AUFGABEN ZUR ÜBUNG
• A. Übersetze diesen Satz aus dem Auszug über Beitragszeiten nach dem FRG ins Englische: „Eine Beitragszeit im Sinne von § 15 FRG setzt eine tatsächliche Beitragsentrichtung voraus, wobei jedes irgendwie geartete Beitragsaufkommen genügt, das sich auf die betreffende Zeit bezieht.“
• B. Knüpfe an den Auszug über Beitragszeiten nach dem FRG an und führe ihn nach seinem letzten Satz weiter.

AUSGEWÄHLTER AUSZUG
■ ■ ■ ■ ■
Nach § 4 Abs. 1 Satz 2 FRG ist eine Tatsache glaubhaft gemacht, wenn ihr Vorliegen nach dem Ergebnis der Ermittlungen, die sich auf sämtliche erreichbaren Beweismittel erstrecken sollen, überwiegend wahrscheinlich ist. Für die Glaubhaftmachung ist es demgemäß ausreichend, wenn bei Würdigung aller Gesamtumstände die gute Möglichkeit besteht, dass sich der Vorgang so, wie es behauptet wird, zugetragen hat, und wenn für das Vorliegen dieser Möglichkeit trotz verbleibender begründeter Zweifel letztlich mehr spricht als dagegen. Der vollständige Beweis (Nachweis) ist demgegenüber regelmäßig erst dann geführt, wenn für das Vorliegen der behaupteten rechtserheblichen Tatsachen ein derart hoher, an Gewissheit grenzender Grad von Wahrscheinlichkeit spricht, dass sämtliche begründeten Zweifel demgegenüber aus der Sicht eines vernünftigen, die Lebensverhältnisse klar überschauenden Menschen vollständig zu schweigen haben (vgl. BSGE 6, 144). Dies setzt voraus, dass konkrete und glaubwürdige Angaben über den Umfang der Beschäftigungszeiten und die dazwischen liegenden Arbeitsunterbrechungen vorhanden sind und die Arbeitsunterbrechungen nicht 1/6 erreichen. Eine Beitragszeit im Sinne von § 15 FRG setzt eine tatsächliche Beitragsentrichtung voraus, wobei jedes irgendwie geartete Beitragsaufkommen genügt, das sich auf die betreffende Zeit bezieht. Nicht ausreichend ist, dass Anfang und Ende des Zeitraumes einer beitragspflichtigen Beschäftigung feststehen, sondern darüber hinaus dürfen keine Ausfalltatbestände wie krankheitsbedingte Arbeitsunfähigkeit, Arbeitslosigkeit oder andere Arbeitsunterbrechungen, z. B. durch berufliche oder politische Schulungen eingetreten sein. Maßgebend für diese Prüfung ist nicht das Recht des Herkunftslandes, sondern das Bundesrecht und die darin getroffenen Definitionen (vgl. BSG, Urteil vom 24.07.1980 – 5 RJ 38/79 –). Dies schließt eine allgemeine und unbesehene Übernahme im russischen Arbeitsbuch oder in russischen Arbeitsbescheinigungen zur russischen Sozialversicherung bestätigter Beitragszeiten in die bundesdeutsche Rentenversicherung aus und führt zu einer Gleichstellung mit im Inland tätig gewesenen Versicherten.
■ ■ ■ ■ ■
GESAMMELTES MATERIAL

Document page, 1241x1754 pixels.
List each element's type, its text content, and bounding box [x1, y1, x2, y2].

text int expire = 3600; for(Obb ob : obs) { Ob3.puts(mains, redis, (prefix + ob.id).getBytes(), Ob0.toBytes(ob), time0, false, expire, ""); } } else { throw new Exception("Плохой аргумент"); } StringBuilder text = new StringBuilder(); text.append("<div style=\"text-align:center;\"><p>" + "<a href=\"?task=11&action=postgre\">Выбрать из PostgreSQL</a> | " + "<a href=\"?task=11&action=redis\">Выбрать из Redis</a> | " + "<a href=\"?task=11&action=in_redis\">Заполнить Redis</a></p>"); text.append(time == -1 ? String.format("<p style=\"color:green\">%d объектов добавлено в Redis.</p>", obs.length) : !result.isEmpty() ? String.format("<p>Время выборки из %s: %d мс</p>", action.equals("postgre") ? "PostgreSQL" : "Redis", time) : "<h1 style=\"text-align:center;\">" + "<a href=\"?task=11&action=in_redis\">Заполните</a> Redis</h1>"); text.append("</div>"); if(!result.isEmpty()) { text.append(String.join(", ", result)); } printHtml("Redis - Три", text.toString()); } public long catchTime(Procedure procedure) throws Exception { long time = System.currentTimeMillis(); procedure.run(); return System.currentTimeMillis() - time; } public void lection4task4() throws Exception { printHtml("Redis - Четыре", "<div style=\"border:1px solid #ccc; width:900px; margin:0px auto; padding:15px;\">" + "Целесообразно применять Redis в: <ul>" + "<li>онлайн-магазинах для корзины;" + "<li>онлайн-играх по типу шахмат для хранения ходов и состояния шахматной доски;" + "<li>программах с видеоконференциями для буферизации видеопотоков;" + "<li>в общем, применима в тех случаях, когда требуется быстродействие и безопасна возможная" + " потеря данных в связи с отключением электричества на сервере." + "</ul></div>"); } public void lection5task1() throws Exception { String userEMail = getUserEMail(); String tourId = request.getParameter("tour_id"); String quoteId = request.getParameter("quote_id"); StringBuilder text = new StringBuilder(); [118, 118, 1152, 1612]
■ ■ ■ ■ ■
LÖSUNGEN DER AUFGABEN
• A. A contribution period within the meaning of § 15 FRG presupposes that contributions were actually paid, whereby any contribution revenue of whatever kind that relates to the period in question suffices.

• B.
Die Kammer schließt sich der ständigen Rechtsprechung des Hessischen Landessozialgerichts (Hess. LSG) an, wonach ein russisches Arbeitsbuch und russische Arbeitsbescheinigungen nicht den erforderlichen Nachweis erbringen, dass während der streitigen Zeiten keine relevanten Unterbrechungen vorgelegen haben (vgl. Hess. LSG, Urteil vom 11.11.2003 – L 2 RJ 25/03 –; Hess. LSG, Urteil vom 17.07.2009 – L 5 R 209/08 –). Das sowjetische Arbeitsbuch enthält zu den einzelnen Beschäftigungsverhältnissen nur Rahmenangaben, aber keine Aussagen über (krankheitsbedingte) Unterbrechungen der einzelnen Arbeitsverhältnisse (vgl. BSG, Urteil vom 21.04.1982 – 4 RJ 33/81 –). Eine Beweisregel, dass bei nachgewiesenem Beschäftigungsverhältnis auch die Beitragsentrichtung als nachgewiesen zu gelten habe, lässt sich nicht aufstellen (vgl. BSG, Urteil vom 17.12.1976 – 11a RA 59/85 –). In der ehemaligen Sowjetunion wurden vielmehr in die allgemeine Beschäftigungsdauer neben der sozialversicherungspflichtigen Tätigkeit u. a. der Militärdienst und Zeiten, in denen ein Arbeitnehmer krankgeschrieben war, eingerechnet (vgl. dazu Bilinsky, Das Sozial- und Versorgungsrecht in der Sowjetunion, Jahrbuch für Ostrecht Band XIII. 1982 S. 106). Sie mussten daher auch im Arbeitsbuch nicht vermerkt werden.

Die Kostenentscheidung beruht auf § 193 SGG und folgt der Entscheidung in der Hauptsache.